■ Task to carry out
Quote the records below word for word, beginning at the line that contains "What position from" and going through the end of the records. Leave the pictures out of your answer.

Rendered chart images

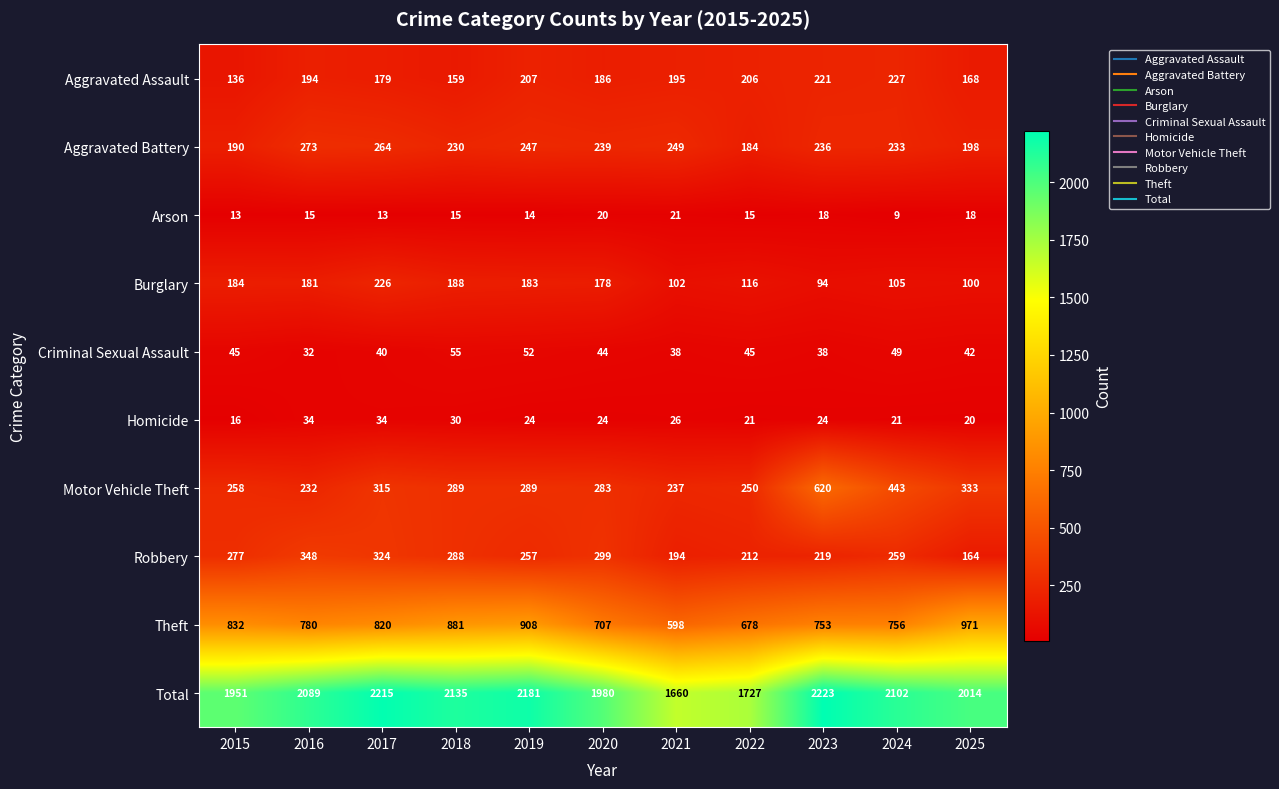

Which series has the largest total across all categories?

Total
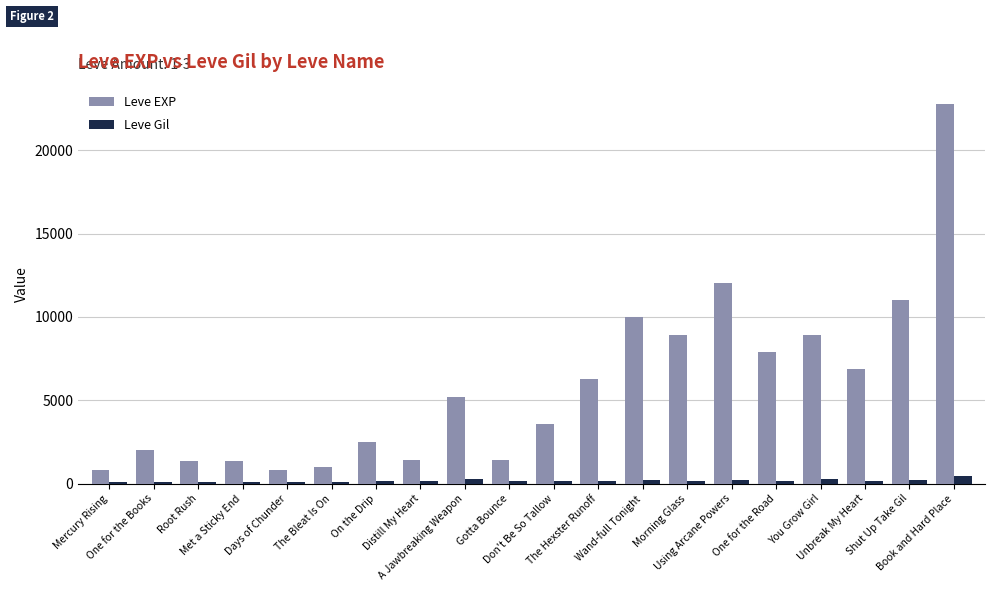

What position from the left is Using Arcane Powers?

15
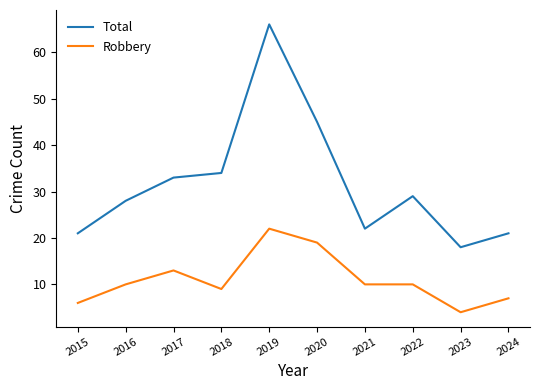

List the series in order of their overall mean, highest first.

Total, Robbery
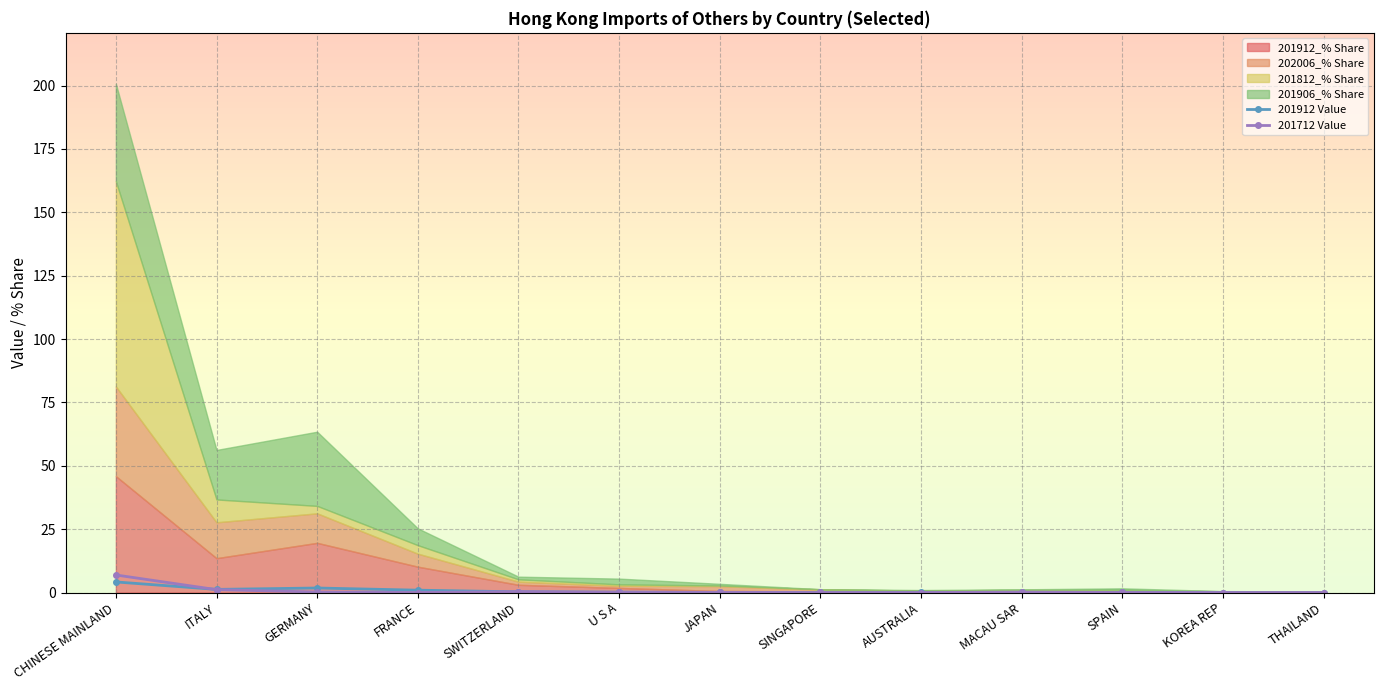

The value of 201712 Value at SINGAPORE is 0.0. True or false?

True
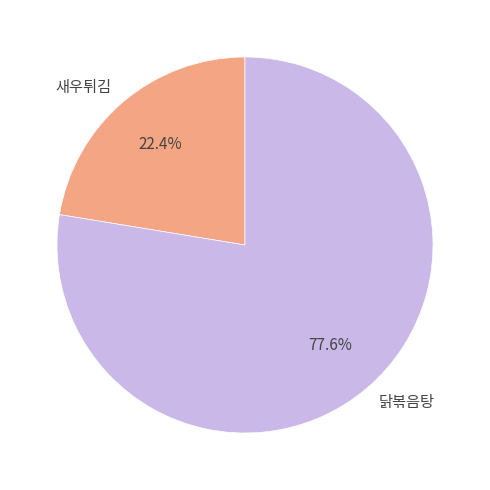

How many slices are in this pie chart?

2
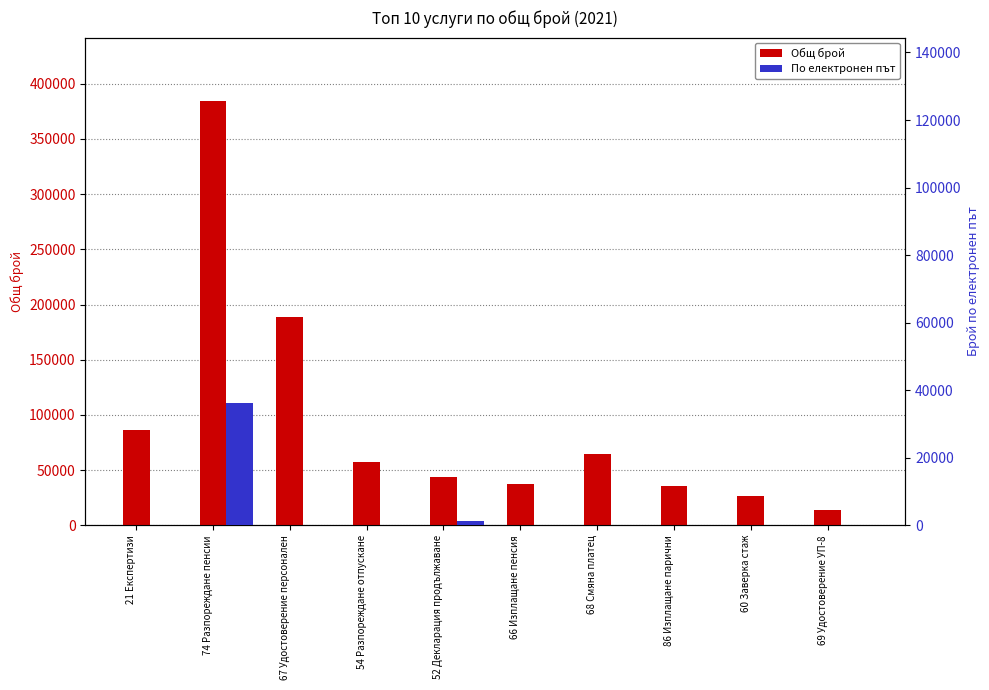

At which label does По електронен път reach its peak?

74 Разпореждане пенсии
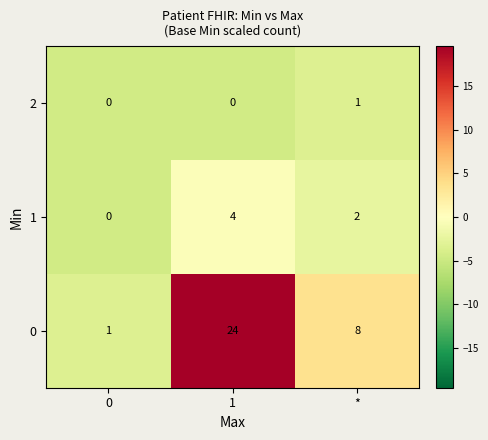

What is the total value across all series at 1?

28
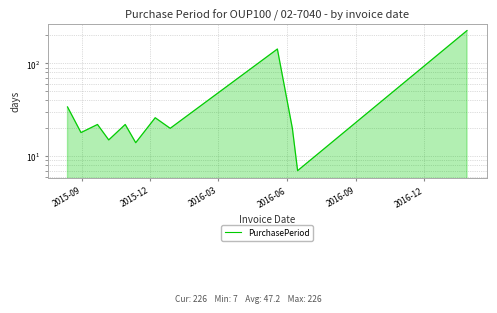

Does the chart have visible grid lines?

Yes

■ Result of this exercise
What position from the left is Using Arcane Powers?

15

List the series in order of their overall mean, highest first.

Total, Robbery

The value of 201712 Value at SINGAPORE is 0.0. True or false?

True

How many slices are in this pie chart?

2

At which label does По електронен път reach its peak?

74 Разпореждане пенсии

What is the total value across all series at 1?

28

Does the chart have visible grid lines?

Yes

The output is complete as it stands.